- **TASK TO COMPLETE**:
Retype every entry below without pictures.

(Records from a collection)

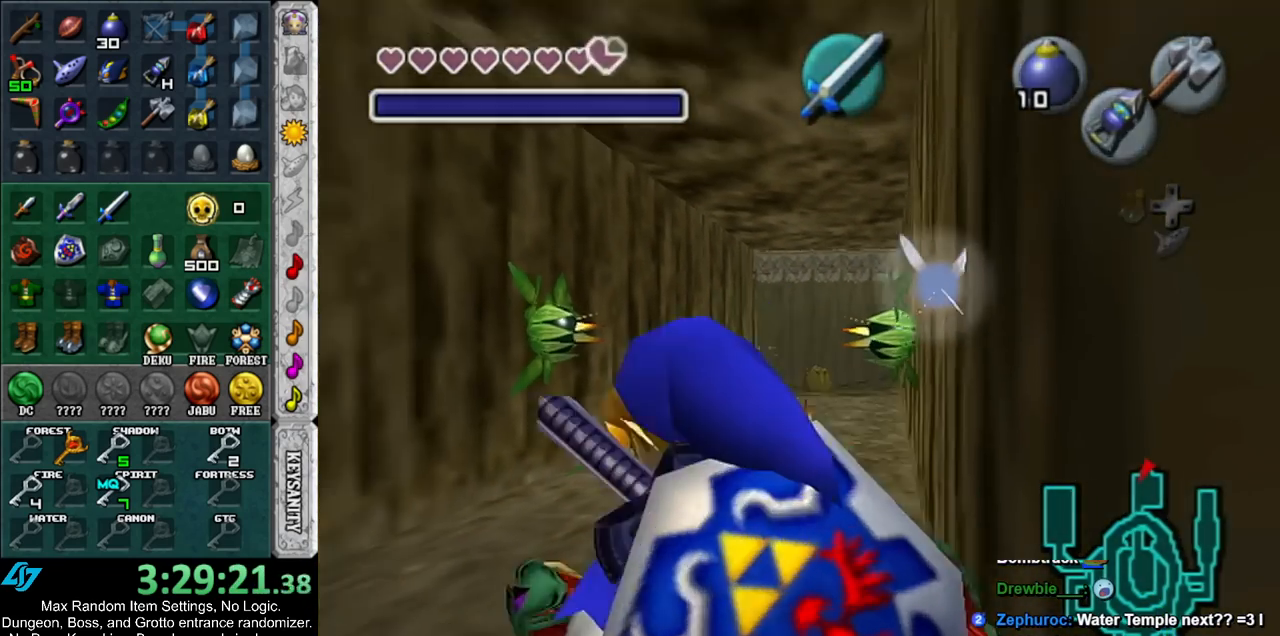
{"buttons": ["L1"], "left_stick": "down", "right_stick": "center", "events": []}
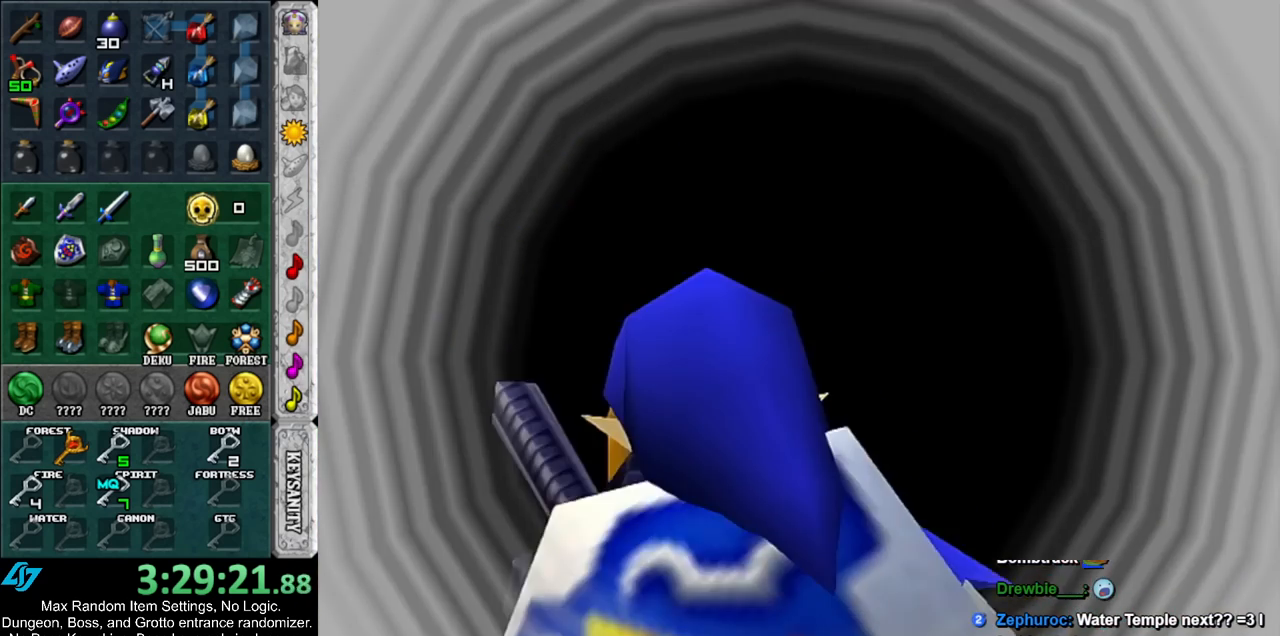
{"buttons": [], "left_stick": "up", "right_stick": "center", "events": [[50, "L1", "up"], [100, "left_stick", "center"], [300, "left_stick", "up"]]}
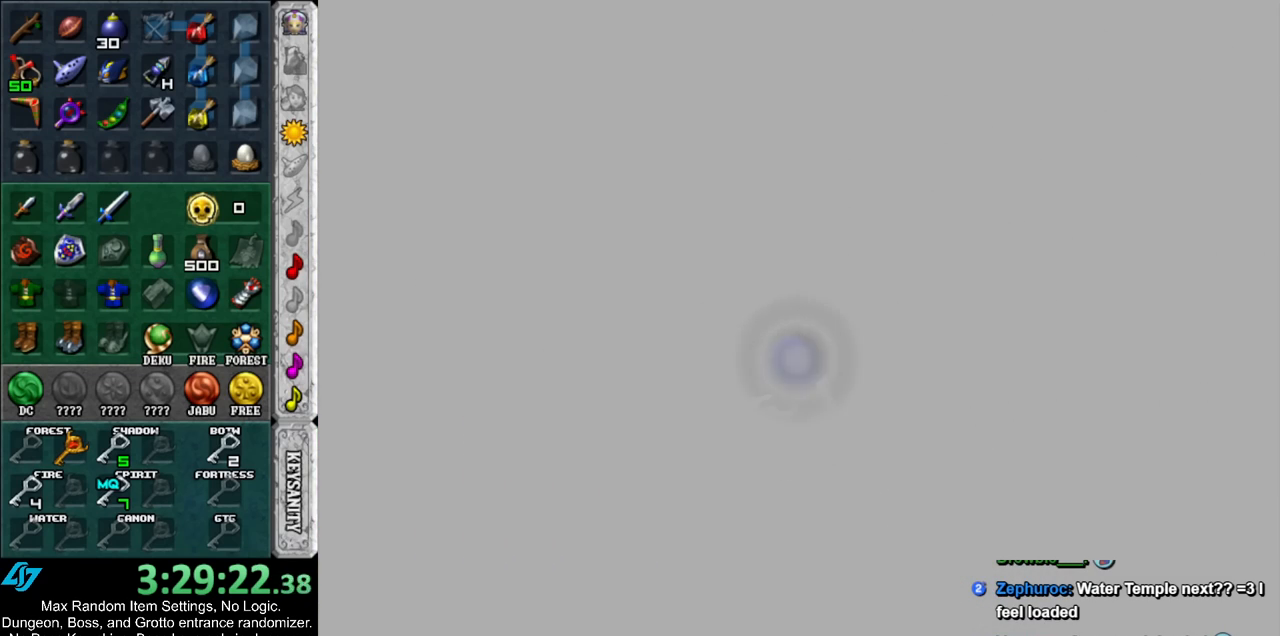
{"buttons": [], "left_stick": "up", "right_stick": "center", "events": []}
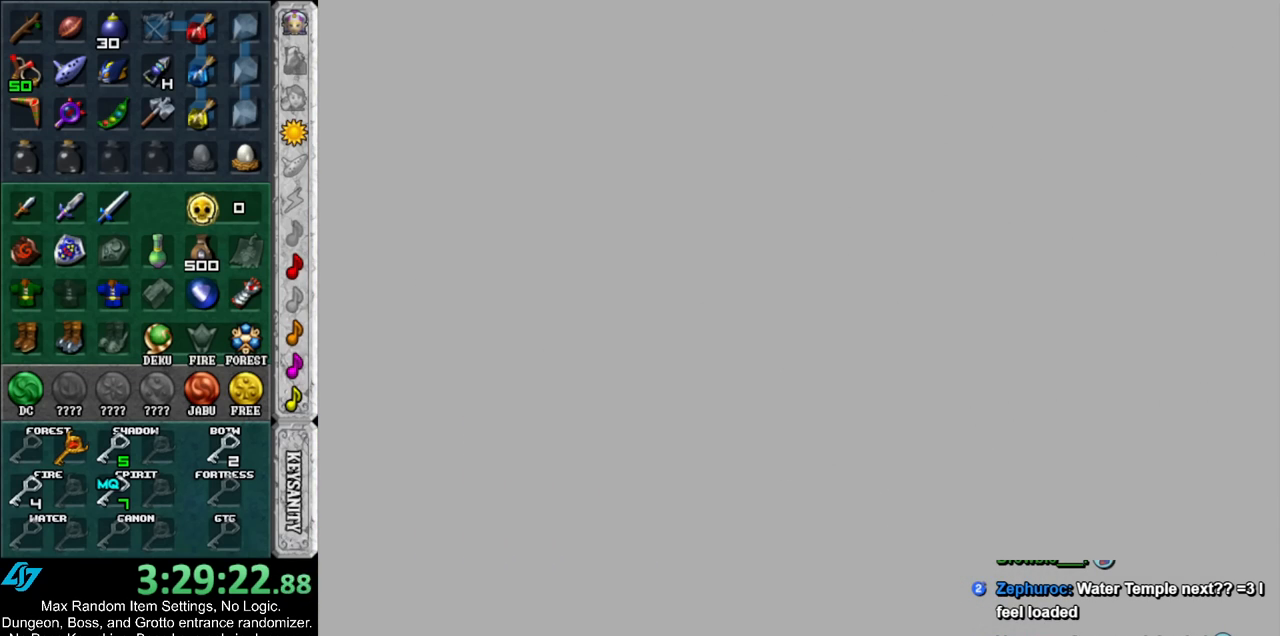
{"buttons": [], "left_stick": "up", "right_stick": "center", "events": []}
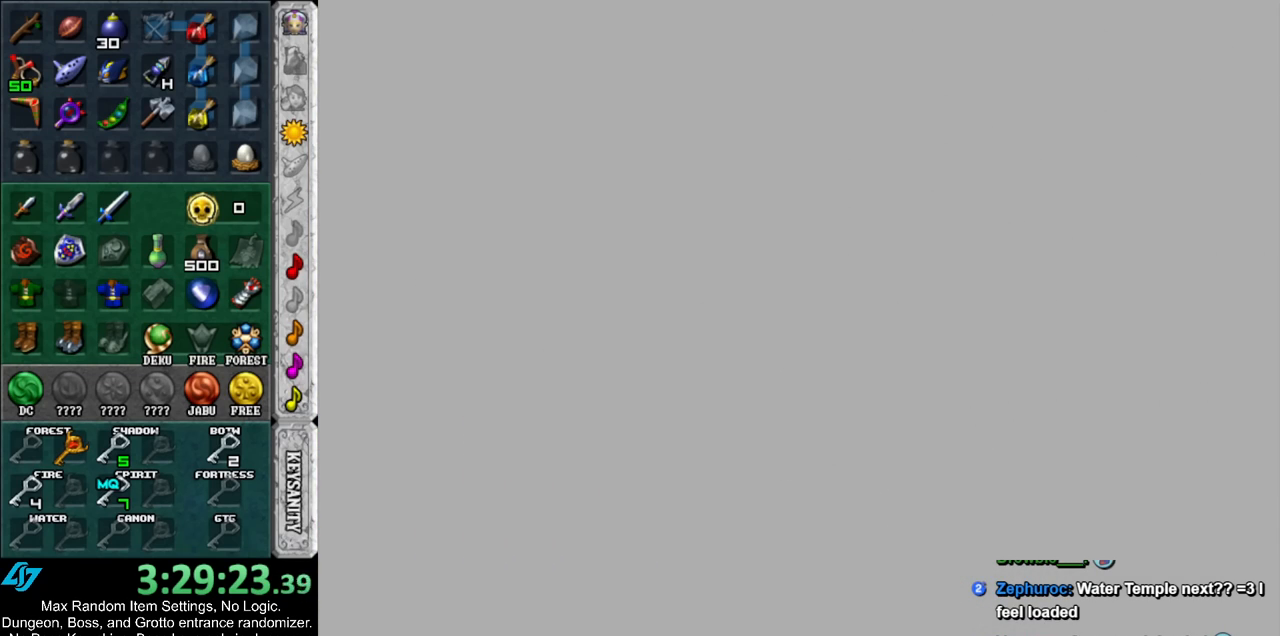
{"buttons": [], "left_stick": "up-left", "right_stick": "center", "events": [[333, "left_stick", "up-left"]]}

- **RESULT OF THIS EXERCISE**:
{"buttons": ["L1"], "left_stick": "down", "right_stick": "center", "events": []}
{"buttons": [], "left_stick": "up", "right_stick": "center", "events": [[50, "L1", "up"], [100, "left_stick", "center"], [300, "left_stick", "up"]]}
{"buttons": [], "left_stick": "up", "right_stick": "center", "events": []}
{"buttons": [], "left_stick": "up", "right_stick": "center", "events": []}
{"buttons": [], "left_stick": "up-left", "right_stick": "center", "events": [[333, "left_stick", "up-left"]]}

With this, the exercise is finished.